**GIVEN DATA**
***
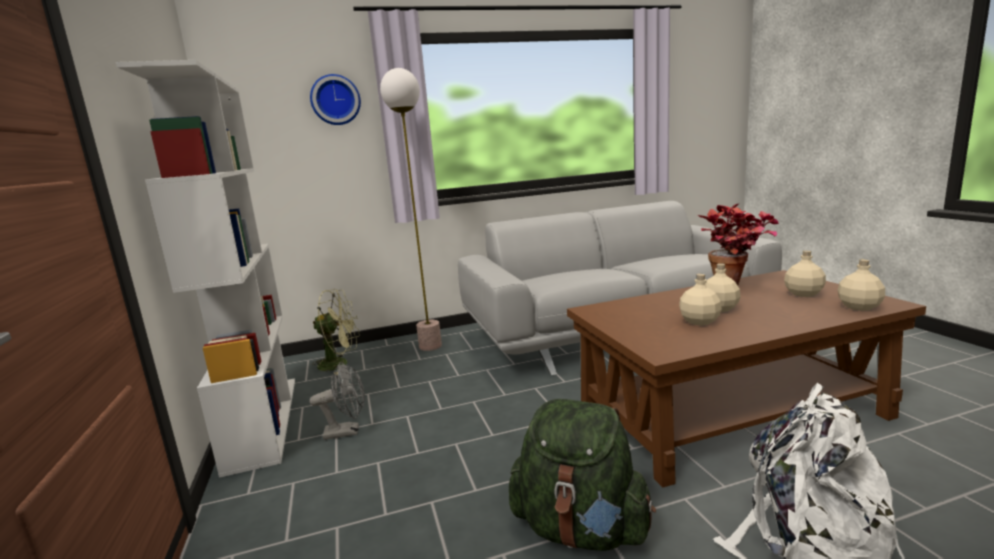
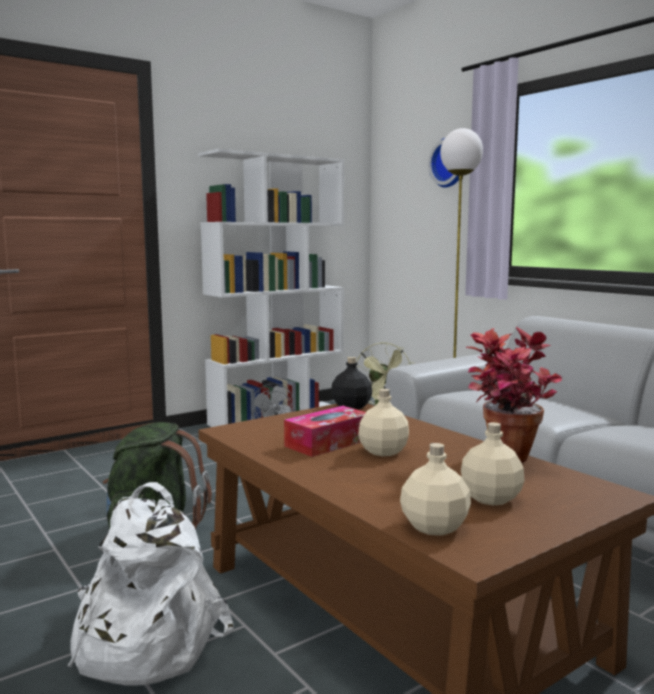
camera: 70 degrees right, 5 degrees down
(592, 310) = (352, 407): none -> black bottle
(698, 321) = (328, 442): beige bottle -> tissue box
***
Write out the data precisely as given, excluding the pictures.

**YOUR SOLUTION**
camera: 70 degrees right, 5 degrees down
(592, 310) = (352, 407): none -> black bottle
(698, 321) = (328, 442): beige bottle -> tissue box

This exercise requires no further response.